A man holds necklaces in a gold shop in Chinatown, Bangkok, Thailand. Picture: REUTERS/SOE ZEYA TUN
A man holds necklaces in a gold shop in Chinatown, Bangkok, Thailand. Picture: REUTERS/SOE ZEYA TUN

Bengaluru — Gold edged lower on Friday as investors booked profits, but was set for its best week since December 2008 as record high US jobless claims due to the coronavirus fuelled hopes for more stimulus to stem the economic damage caused by the epidemic.

Autocatalysts platinum and palladium, meanwhile, were poised for their biggest weekly gains on record, as a lockdown in producer SA stoked supply concerns.

Spot gold fell 0.4% to $1,622.65/oz by 3.12am GMT after five straight sessions of gains.
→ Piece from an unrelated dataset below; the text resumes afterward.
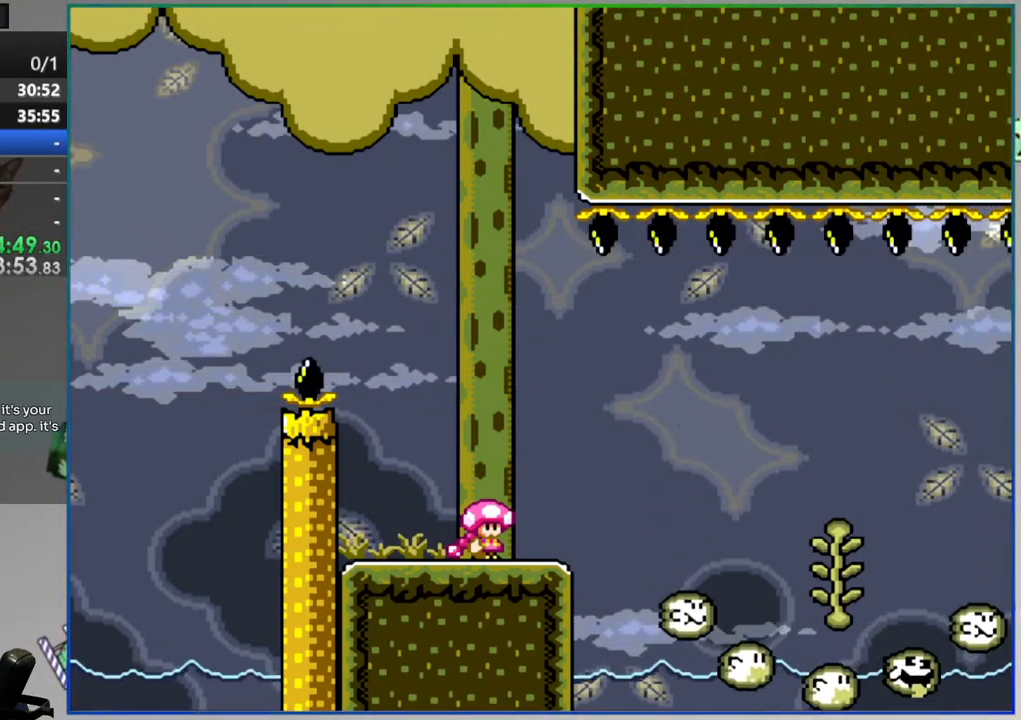
{"buttons": ["Y"], "events": []}
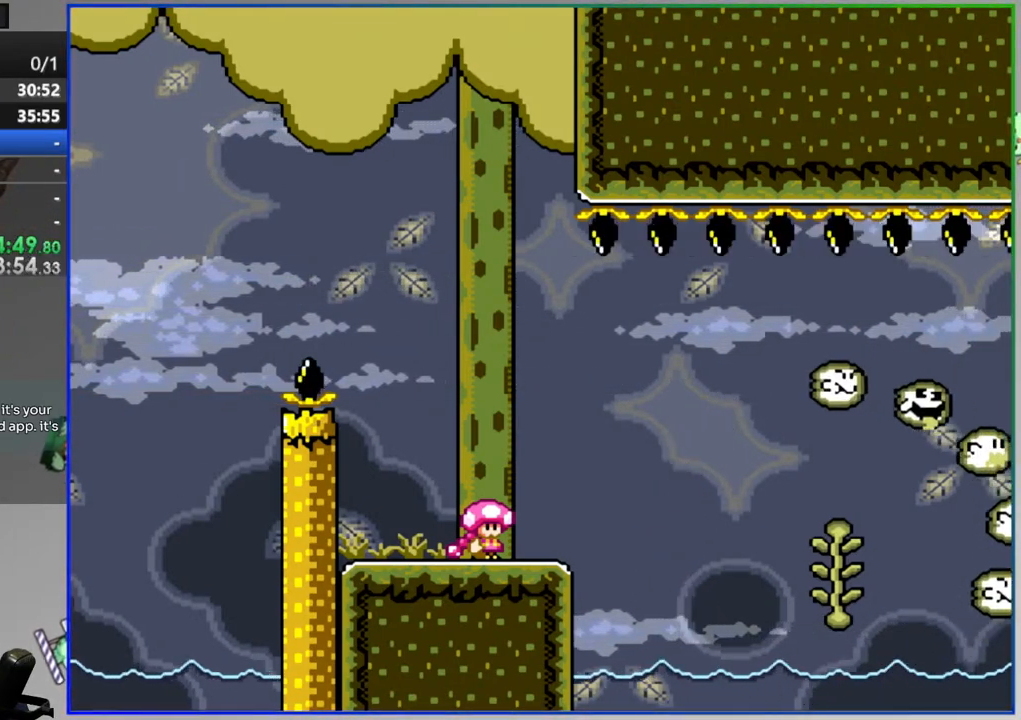
{"buttons": ["Y"], "events": []}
US gold futures slipped 0.7% to $1,640.00/oz.

Bullion has gained 8.2% so far this week, supported by weak US unemployment data and the Federal Reserve’s unprecedented economic stimulus measures.

“I don’t see any real reason to sell gold at the moment other than perhaps to book profits before the weekend,” said Stephen Innes, chief market strategist at financial services firm AxiCorp. “Everything still looks good for gold except the dreaded need for distress sales.”

The US House of Representatives Speaker said she expected the chamber to pass an estimated $2.2-trillion virus relief bill when it meets on Friday, after the Senate’s approval on Wednesday.

Asian stocks rose as investors wagered policymakers will roll out additional stimulus measures to combat the pandemic after US unemployment filings surged to a record 3.28-million last week. The data was supportive for gold as it fuelled expectations for more fiscal measures, more quantitative easing and more action by the Fed, said Avtar Sandu, a senior commodities manager at Phillip Futures.

The Fed’s total balance sheet size exploded by more than half a trillion dollars in a single week, about twice the pace of the next largest weekly expansion during the 2008 financial crisis. Meanwhile, leaders of the Group of 20 major economies pledged on Thursday to inject more than $5-trillion into the global economy to limit job and income losses.

Gold market participants also kept a close eye on physical supply as virus-led lockdowns stalled supply chains. China’s net gold imports via Hong Kong halved in February from the previous month, as the outbreak slowed activity.

Palladium slipped 1.2% to $2,303.75/oz but rose 40% for the week, while platinum fell 0.2% to $734.57/oz but added more than 20% in the week. Silver rose 1.2% to $14.55/oz, heading for its best week since 2008.